Arsène Wenger is prepared to sacrifice the chance to win Champions League Group B in order to improve the club's worrying domestic form.
With Arsenal in 10th place after the 2-0 home defeat by Swansea City on Saturday, the worst start to a Premier League season since Wenger became manager in 1996, he will not take a full-strength squad to Greece for tomorrow's match against Olympiakos, which Arsenal must win if they are to have a chance to finish as group leaders and – in theory – secure an easier draw in the first knockout round.
With a place in the top three the only guarantee of entry into next season's competition, his priority is to rest players he thought looked tired against Swansea ahead of next weekend's home Premier League game with West Bromwich Albion, when another poor home performance would certainly mean a repeat of the boos that greeted the final whistle on Saturday – as well as further damaging the team's league prospects.
Even before the two late goals that won the match for Swansea there had been a feeling of unrest in the ground. The Black Scarf Movement of disaffected fans held a pre-match protest against the board's financial direction, but Wenger refused to blame the present situation on club policies that have forced the sale of star players such as Robin van Persie and Cesc Fabregas.
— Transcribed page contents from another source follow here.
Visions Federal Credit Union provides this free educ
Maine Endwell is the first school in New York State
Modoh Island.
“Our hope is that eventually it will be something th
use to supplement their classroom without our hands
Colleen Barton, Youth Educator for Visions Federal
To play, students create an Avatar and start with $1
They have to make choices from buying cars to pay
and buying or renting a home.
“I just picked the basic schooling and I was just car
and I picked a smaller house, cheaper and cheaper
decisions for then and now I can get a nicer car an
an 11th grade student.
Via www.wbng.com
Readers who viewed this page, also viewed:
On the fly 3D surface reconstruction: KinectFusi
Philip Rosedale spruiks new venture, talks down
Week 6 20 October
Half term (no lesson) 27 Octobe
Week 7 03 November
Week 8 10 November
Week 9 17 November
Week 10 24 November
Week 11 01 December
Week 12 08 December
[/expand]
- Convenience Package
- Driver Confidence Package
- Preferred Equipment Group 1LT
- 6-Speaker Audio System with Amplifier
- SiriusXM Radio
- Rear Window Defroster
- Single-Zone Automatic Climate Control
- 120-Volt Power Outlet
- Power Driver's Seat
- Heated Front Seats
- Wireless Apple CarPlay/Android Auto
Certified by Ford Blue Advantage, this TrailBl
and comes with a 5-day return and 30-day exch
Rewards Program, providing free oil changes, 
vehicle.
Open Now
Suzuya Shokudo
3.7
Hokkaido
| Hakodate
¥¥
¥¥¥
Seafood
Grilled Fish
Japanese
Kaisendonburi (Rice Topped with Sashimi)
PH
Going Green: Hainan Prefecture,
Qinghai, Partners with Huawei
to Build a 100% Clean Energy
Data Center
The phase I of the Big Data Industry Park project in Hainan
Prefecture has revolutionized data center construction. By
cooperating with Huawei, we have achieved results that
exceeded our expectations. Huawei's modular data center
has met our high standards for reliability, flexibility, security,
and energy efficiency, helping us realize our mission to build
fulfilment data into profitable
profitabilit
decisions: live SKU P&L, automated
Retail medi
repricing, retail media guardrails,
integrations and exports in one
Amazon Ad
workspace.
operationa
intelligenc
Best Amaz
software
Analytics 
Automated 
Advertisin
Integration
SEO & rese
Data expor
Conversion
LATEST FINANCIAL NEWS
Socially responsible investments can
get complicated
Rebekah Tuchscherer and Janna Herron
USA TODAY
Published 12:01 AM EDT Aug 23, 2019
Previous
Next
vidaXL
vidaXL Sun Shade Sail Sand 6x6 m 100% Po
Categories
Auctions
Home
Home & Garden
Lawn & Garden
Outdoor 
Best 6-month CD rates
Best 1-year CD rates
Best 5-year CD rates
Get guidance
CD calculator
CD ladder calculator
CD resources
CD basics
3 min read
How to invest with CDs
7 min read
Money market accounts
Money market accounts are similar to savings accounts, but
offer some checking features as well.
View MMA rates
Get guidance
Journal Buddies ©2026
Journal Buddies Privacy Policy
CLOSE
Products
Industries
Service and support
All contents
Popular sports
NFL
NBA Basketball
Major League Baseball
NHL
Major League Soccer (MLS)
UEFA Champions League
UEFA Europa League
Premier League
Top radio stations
"It's too early to say that," Wenger said. "We lost a game that we of course didn't want to lose, that is for sure. I can't deny that the quality was not there. It's difficult to come into deep analysis on the basis of the game. At home we have struggled with confidence and belief. But today was a more physical factor than psychological."
Wenger insisted that he is not influenced by the fans' reactions. "No – I focus on my job, honestly. I want our fans to be happy and to be over the moon, but I cannot say it affects the way I feel. Because I feel I have to focus on the job to see how we can sort our problems out."
That may involve signings in January, when he believes that funds will be available, but more urgent work awaits. "You know, until January we have a lot of important games, so we will decide that in January. But at the moment we have to find solutions before January."
He also remains confident that he is the best man to find the answers and steer the club back towards the top four. "Yes, of course," he said. "If you ask me always about my future, I can only give you one answer. I always respected my contracts, and that is it."
The Arsenal chairman, Peter Hill-Wood, has suffered a heart attack and is recovering in hospital. The 76-year-old's heart attack followed a bout of pneumonia, the club said. A statement from the club read: "Peter was taken ill at home on Friday and is currently being treated in hospital. He is making a good recovery."